▸ **Work order**
Repeat every line of the data exactly; the pictures stay out.

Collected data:
=== Begin Enclosure ===

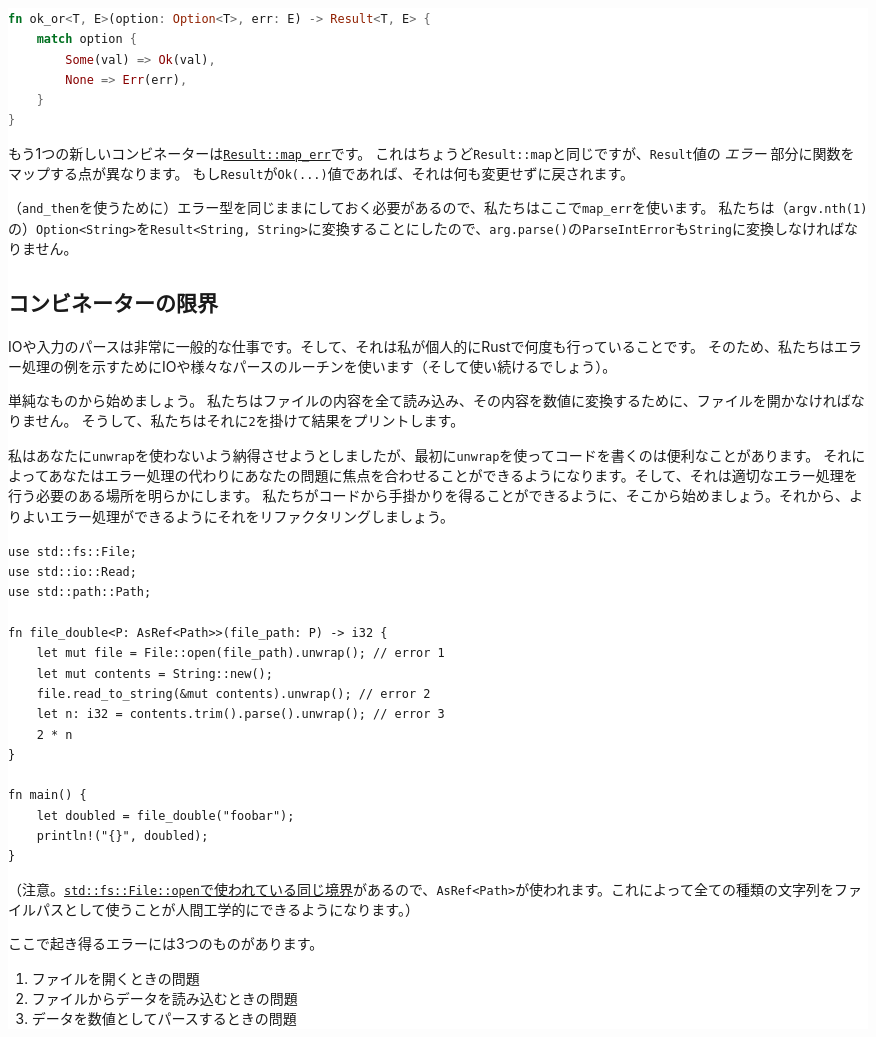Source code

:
 ```rust
fn ok_or<T, E>(option: Option<T>, err: E) -> Result<T, E> {
    match option {
        Some(val) => Ok(val),
        None => Err(err),
    }
}
```

もう1つの新しいコンビネーターは[`Result::map_err`](../std/result/enum.Result.html#method.map_err)です。
これはちょうど`Result::map`と同じですが、`Result`値の *エラー* 部分に関数をマップする点が異なります。
もし`Result`が`Ok(...)`値であれば、それは何も変更せずに戻されます。

（`and_then`を使うために）エラー型を同じままにしておく必要があるので、私たちはここで`map_err`を使います。
私たちは（`argv.nth(1)`の）`Option<String>`を`Result<String, String>`に変換することにしたので、`arg.parse()`の`ParseIntError`も`String`に変換しなければなりません。

## コンビネーターの限界

IOや入力のパースは非常に一般的な仕事です。そして、それは私が個人的にRustで何度も行っていることです。
そのため、私たちはエラー処理の例を示すためにIOや様々なパースのルーチンを使います（そして使い続けるでしょう）。

単純なものから始めましょう。
私たちはファイルの内容を全て読み込み、その内容を数値に変換するために、ファイルを開かなければなりません。
そうして、私たちはそれに`2`を掛けて結果をプリントします。

私はあなたに`unwrap`を使わないよう納得させようとしましたが、最初に`unwrap`を使ってコードを書くのは便利なことがあります。
それによってあなたはエラー処理の代わりにあなたの問題に焦点を合わせることができるようになります。そして、それは適切なエラー処理を行う必要のある場所を明らかにします。
私たちがコードから手掛かりを得ることができるように、そこから始めましょう。それから、よりよいエラー処理ができるようにそれをリファクタリングしましょう。

```rust,should_panic
use std::fs::File;
use std::io::Read;
use std::path::Path;

fn file_double<P: AsRef<Path>>(file_path: P) -> i32 {
    let mut file = File::open(file_path).unwrap(); // error 1
    let mut contents = String::new();
    file.read_to_string(&mut contents).unwrap(); // error 2
    let n: i32 = contents.trim().parse().unwrap(); // error 3
    2 * n
}

fn main() {
    let doubled = file_double("foobar");
    println!("{}", doubled);
}
```

（注意。[`std::fs::File::open`で使われている同じ境界](../std/fs/struct.File.html#method.open)があるので、`AsRef<Path>`が使われます。これによって全ての種類の文字列をファイルパスとして使うことが人間工学的にできるようになります。）

ここで起き得るエラーには3つのものがあります。

1. ファイルを開くときの問題
2. ファイルからデータを読み込むときの問題
3. データを数値としてパースするときの問題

=== End Enclosure ===

▸ **Response**
Source code

:
 ```rust
fn ok_or<T, E>(option: Option<T>, err: E) -> Result<T, E> {
    match option {
        Some(val) => Ok(val),
        None => Err(err),
    }
}
```

もう1つの新しいコンビネーターは[`Result::map_err`](../std/result/enum.Result.html#method.map_err)です。
これはちょうど`Result::map`と同じですが、`Result`値の *エラー* 部分に関数をマップする点が異なります。
もし`Result`が`Ok(...)`値であれば、それは何も変更せずに戻されます。

（`and_then`を使うために）エラー型を同じままにしておく必要があるので、私たちはここで`map_err`を使います。
私たちは（`argv.nth(1)`の）`Option<String>`を`Result<String, String>`に変換することにしたので、`arg.parse()`の`ParseIntError`も`String`に変換しなければなりません。

## コンビネーターの限界

IOや入力のパースは非常に一般的な仕事です。そして、それは私が個人的にRustで何度も行っていることです。
そのため、私たちはエラー処理の例を示すためにIOや様々なパースのルーチンを使います（そして使い続けるでしょう）。

単純なものから始めましょう。
私たちはファイルの内容を全て読み込み、その内容を数値に変換するために、ファイルを開かなければなりません。
そうして、私たちはそれに`2`を掛けて結果をプリントします。

私はあなたに`unwrap`を使わないよう納得させようとしましたが、最初に`unwrap`を使ってコードを書くのは便利なことがあります。
それによってあなたはエラー処理の代わりにあなたの問題に焦点を合わせることができるようになります。そして、それは適切なエラー処理を行う必要のある場所を明らかにします。
私たちがコードから手掛かりを得ることができるように、そこから始めましょう。それから、よりよいエラー処理ができるようにそれをリファクタリングしましょう。

```rust,should_panic
use std::fs::File;
use std::io::Read;
use std::path::Path;

fn file_double<P: AsRef<Path>>(file_path: P) -> i32 {
    let mut file = File::open(file_path).unwrap(); // error 1
    let mut contents = String::new();
    file.read_to_string(&mut contents).unwrap(); // error 2
    let n: i32 = contents.trim().parse().unwrap(); // error 3
    2 * n
}

fn main() {
    let doubled = file_double("foobar");
    println!("{}", doubled);
}
```

（注意。[`std::fs::File::open`で使われている同じ境界](../std/fs/struct.File.html#method.open)があるので、`AsRef<Path>`が使われます。これによって全ての種類の文字列をファイルパスとして使うことが人間工学的にできるようになります。）

ここで起き得るエラーには3つのものがあります。

1. ファイルを開くときの問題
2. ファイルからデータを読み込むときの問題
3. データを数値としてパースするときの問題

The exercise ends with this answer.